Momentum is not speed. It is the compounding effect of the first four stages working together. The organization stops starting over every quarter. The systems that were built in the last cycle carry weight in the next one. Leaders notice that the work is producing evidence of itself, not just activity. That is the signal that the cycle is ready to repeat, one level higher than it started.
The move for the leader
Before the next planning cycle, ask what compounded. Name the systems, relationships, or capabilities that are stronger than they were twelve months ago. Protect those. Start the next cycle from that higher ground.
The trap
Declaring momentum because the calendar rolled over. Restarting from zero each year because the compounding work was never named, never protected, and quietly eroded by the next round of initiatives.
Not a consulting methodology. A way of seeing.

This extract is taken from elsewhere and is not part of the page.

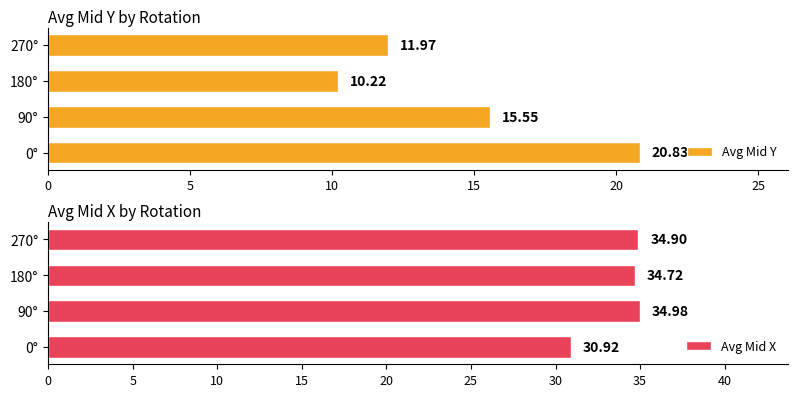

What is the greatest value displayed?

35.0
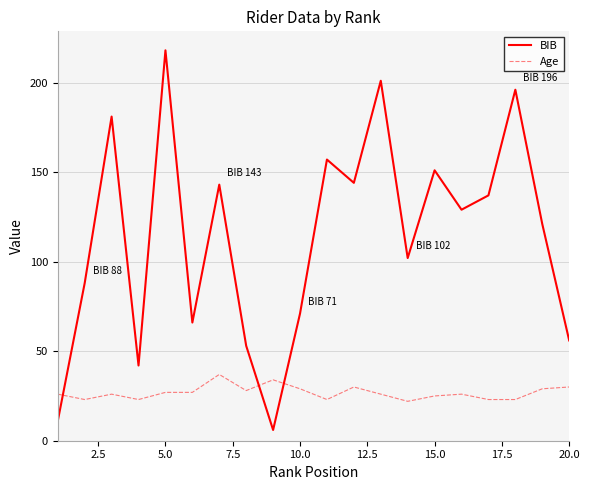

Reading left to right, list all the values displayed in this chart.

BIB: 11	88	181	42	218	66	143	53	6	71	157	144	201	102	151	129	137	196	121	56
Age: 26	23	26	23	27	27	37	28	34	29	23	30	26	22	25	26	23	23	29	30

I am not offering this as a service. I am offering it as the map I actually use when I sit with a leader whose plan has stopped working and whose board is asking for certainty the terrain will not provide.
If this names something you are already feeling, take it. Apply it to the hardest room on your calendar this quarter. If it does not, it is not the right tool, and that is also useful information.
Either way, I would rather this be a useful artifact in your thinking than a frame you adopt because someone handed it to you.
Get the PDF.
Enter your details and I will send it to your inbox. You will also get the occasional piece of writing. Unsubscribe anytime.
I did not invent this. I synthesized it from the thinkers I come back to most.
Ronald Heifetz — Adaptive Leadership
The distinction between technical problems and adaptive challenges. Most strategy failure is an adaptive challenge misread as a technical one.
Jim Collins — Flywheel and Doom Loop
The mechanics of compounding. Why momentum matters more than speed, and how organizations lose it without noticing.
Robert Kegan — Immunity to Change
Why competent leaders sincerely commit to change and then produce the opposite. The stories underneath the stated goal.
Eliyahu Goldratt — Theory of Constraints
Leverage lives at the constraint. Improving everywhere else is motion disguised as progress.
Edgar Schein — Organizational Culture
The terrain beneath the org chart. The underlying assumptions that decide which strategies actually hold.
Marvin Weisbord — Six-Box Model
A diagnostic instinct for seeing the whole system at once: purpose, structure, relationships, rewards, leadership, helpful mechanisms.